#### [WORK INSTRUCTIONS]
[1] Repeat the passage of the article on APRA SPS 530 between "SPS 530 took" and "investment risk standards.", inclusive.
[2] In one to three sentences, explain why RSE licensees' submissions to APRA asked for more guidance on ESG issues, according to the article on APRA SPS 530.

━━ SELECTED EXCERPT

Australian Funds Await Regulatory Guidance on APRA SPS 530 Risk and Stress Tests

Australian pension funds, known as superannuation funds, now have stopgap guidance on how they should identify investment risks, perform valuations and stress test investment funds. However, most of that guidance, in the form of the Australian Prudential Regulation Authority (APRA) SPS 530 Prudential Standard, leaves the parameters for these measurements up to the funds to figure out.

APRA SPS 530 takes effect

SPS 530 took effect January 1, 2023. It’s an update to APRA’s SPG 530 investment governance issued in 2013. In July, APRA announced that it was drafting SPG 531 that it expected to issue for consultation later in 2022, although that new version has not yet appeared.

In APRA’s July letter about its plans, it acknowledged that submissions from RSE licensees, the government-approved superannuation funds, asked for more guidance on environmental, social and corporate governance (ESG) issues. They noted that SPG 530 limited consideration of ESG factors. In the letter, APRA maintained that funds have to determine what investment risk factors they will consider, how it will assess those risks, how much it will weight those risks and what controls it will set to manage that risk. Yet APRA did state that it will issue more guidance on ESG considerations as part of investment risk standards.

On valuation, funds’ submissions agreed with being required to have “an adequate valuation governance framework,” but asked for more guidance on when independent valuations are appropriate, what sources should be used and how results should be reported, as well as clarification of valuation frequencies. APRA promised answers to these questions in the upcoming SPG 531 guidance.

Funds’ submissions for guidance

On investment stress testing, funds’ submissions asked APRA for several types of more detailed guidance about how such tests should be done or what they should include:

  • Providing example scenarios
  • Framing of outcomes
  • Connection to performance test results
  • Consideration of fund, sub-fund and product levels
  • How independent experts may be used to develop test scenarios
  • Expectations for entities with less resources

For now, all Australia’s pension funds can do is wait for APRA to return from its walkabout with some regulatory clarity – but in the meantime, they might do well to design their ESG and climate scenario capabilities.

━━━━
━━ COLLECTED MATERIAL

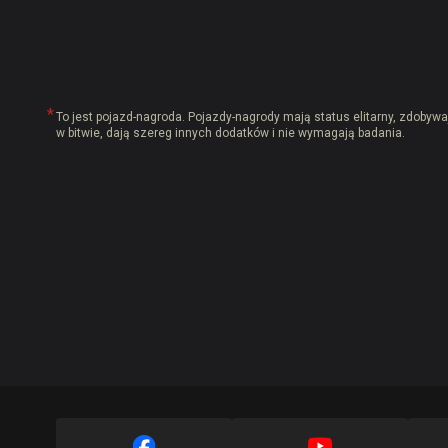
To jest pojazd-nagroda. Pojazdy-nagrody mają status elitarny, zdobyw
w bitwie, dają szereg innych dodatków i nie wymagają badania.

━━━━

#### [LIST OF SOLUTIONS]
[1]
SPS 530 took effect January 1, 2023. It’s an update to APRA’s SPG 530 investment governance issued in 2013. In July, APRA announced that it was drafting SPG 531 that it expected to issue for consultation later in 2022, although that new version has not yet appeared.

In APRA’s July letter about its plans, it acknowledged that submissions from RSE licensees, the government-approved superannuation funds, asked for more guidance on environmental, social and corporate governance (ESG) issues. They noted that SPG 530 limited consideration of ESG factors. In the letter, APRA maintained that funds have to determine what investment risk factors they will consider, how it will assess those risks, how much it will weight those risks and what controls it will set to manage that risk. Yet APRA did state that it will issue more guidance on ESG considerations as part of investment risk standards.

[2] The submissions noted that SPG 530 limited consideration of environmental, social and corporate governance factors, so the licensees sought more guidance on those issues.